▸ Supplied records:

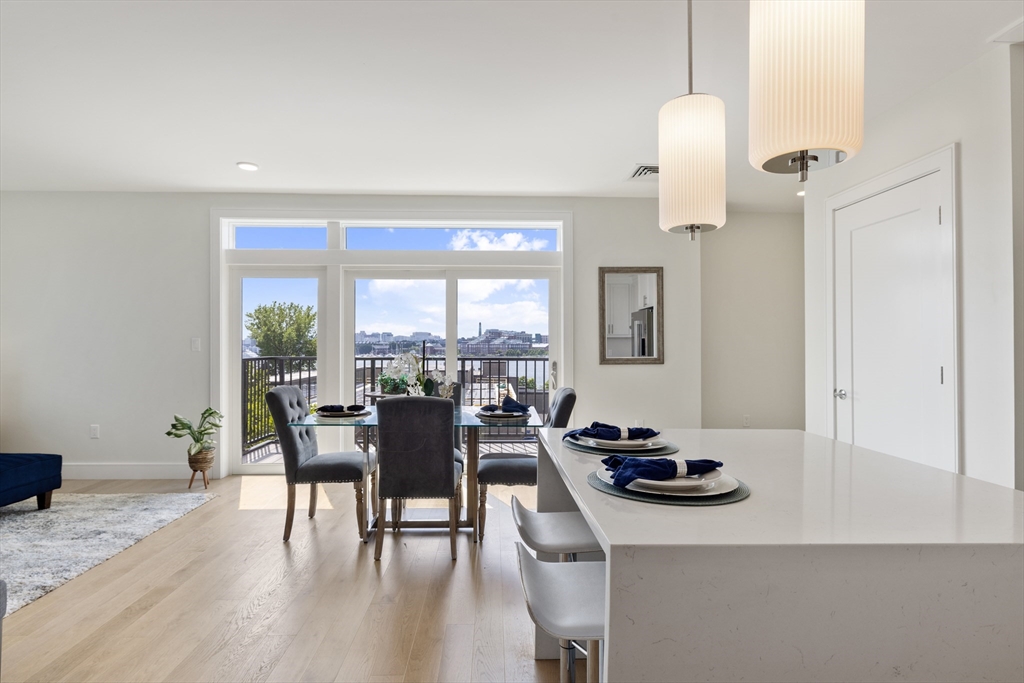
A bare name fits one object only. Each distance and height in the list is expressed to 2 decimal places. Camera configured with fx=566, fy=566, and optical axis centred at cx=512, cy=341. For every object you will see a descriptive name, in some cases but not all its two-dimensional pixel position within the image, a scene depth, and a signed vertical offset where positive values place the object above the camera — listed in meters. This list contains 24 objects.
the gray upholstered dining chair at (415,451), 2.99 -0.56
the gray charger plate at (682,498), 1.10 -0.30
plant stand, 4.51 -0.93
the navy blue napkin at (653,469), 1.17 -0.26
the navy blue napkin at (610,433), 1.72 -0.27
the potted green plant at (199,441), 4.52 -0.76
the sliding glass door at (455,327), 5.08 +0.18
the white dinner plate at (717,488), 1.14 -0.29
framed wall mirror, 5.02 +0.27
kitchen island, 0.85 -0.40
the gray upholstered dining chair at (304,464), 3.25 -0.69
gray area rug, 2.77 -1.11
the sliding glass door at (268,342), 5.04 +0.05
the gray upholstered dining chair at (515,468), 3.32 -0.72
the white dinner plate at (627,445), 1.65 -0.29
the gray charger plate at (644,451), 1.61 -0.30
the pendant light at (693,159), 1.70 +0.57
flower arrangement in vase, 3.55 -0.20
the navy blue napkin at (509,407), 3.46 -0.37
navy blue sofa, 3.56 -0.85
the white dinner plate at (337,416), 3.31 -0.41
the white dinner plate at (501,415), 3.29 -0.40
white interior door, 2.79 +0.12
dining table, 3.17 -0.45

==

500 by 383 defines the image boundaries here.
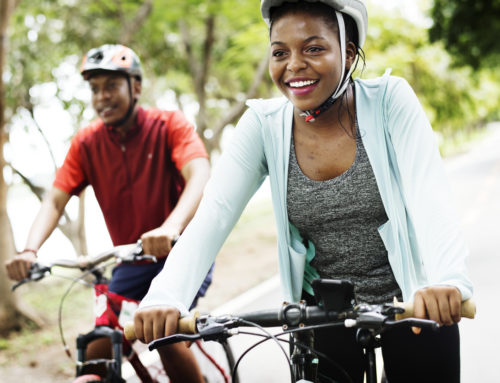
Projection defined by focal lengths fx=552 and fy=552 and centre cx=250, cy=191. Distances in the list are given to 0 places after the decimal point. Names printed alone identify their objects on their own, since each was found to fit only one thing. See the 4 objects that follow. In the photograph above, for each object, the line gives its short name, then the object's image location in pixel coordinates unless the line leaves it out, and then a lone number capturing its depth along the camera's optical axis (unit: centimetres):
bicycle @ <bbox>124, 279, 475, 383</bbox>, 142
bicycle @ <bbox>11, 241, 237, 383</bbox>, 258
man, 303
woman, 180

...

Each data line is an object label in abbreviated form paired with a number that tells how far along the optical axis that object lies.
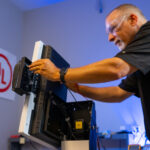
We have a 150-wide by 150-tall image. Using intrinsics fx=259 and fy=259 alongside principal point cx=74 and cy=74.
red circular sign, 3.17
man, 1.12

▸ Directions for this task:
In the records above, the line with "the white dinner plate at (717,488), 1.14" marks the start and the line with "dining table, 3.17 -0.45" marks the end; copy that stretch exactly, both lines included, and nothing else.

▸ Finished exercise:
the white dinner plate at (717,488), 1.14 -0.29
framed wall mirror, 5.02 +0.27
kitchen island, 0.85 -0.40
the gray upholstered dining chair at (304,464), 3.25 -0.69
gray area rug, 2.77 -1.11
the sliding glass door at (268,342), 5.04 +0.05
the gray upholstered dining chair at (515,468), 3.32 -0.72
the white dinner plate at (627,445), 1.65 -0.29
the gray charger plate at (644,451), 1.61 -0.30
the pendant light at (693,159), 1.70 +0.57
flower arrangement in vase, 3.55 -0.20
the navy blue napkin at (509,407), 3.46 -0.37
navy blue sofa, 3.56 -0.85
the white dinner plate at (337,416), 3.31 -0.41
the white dinner plate at (501,415), 3.29 -0.40
white interior door, 2.79 +0.12
dining table, 3.17 -0.45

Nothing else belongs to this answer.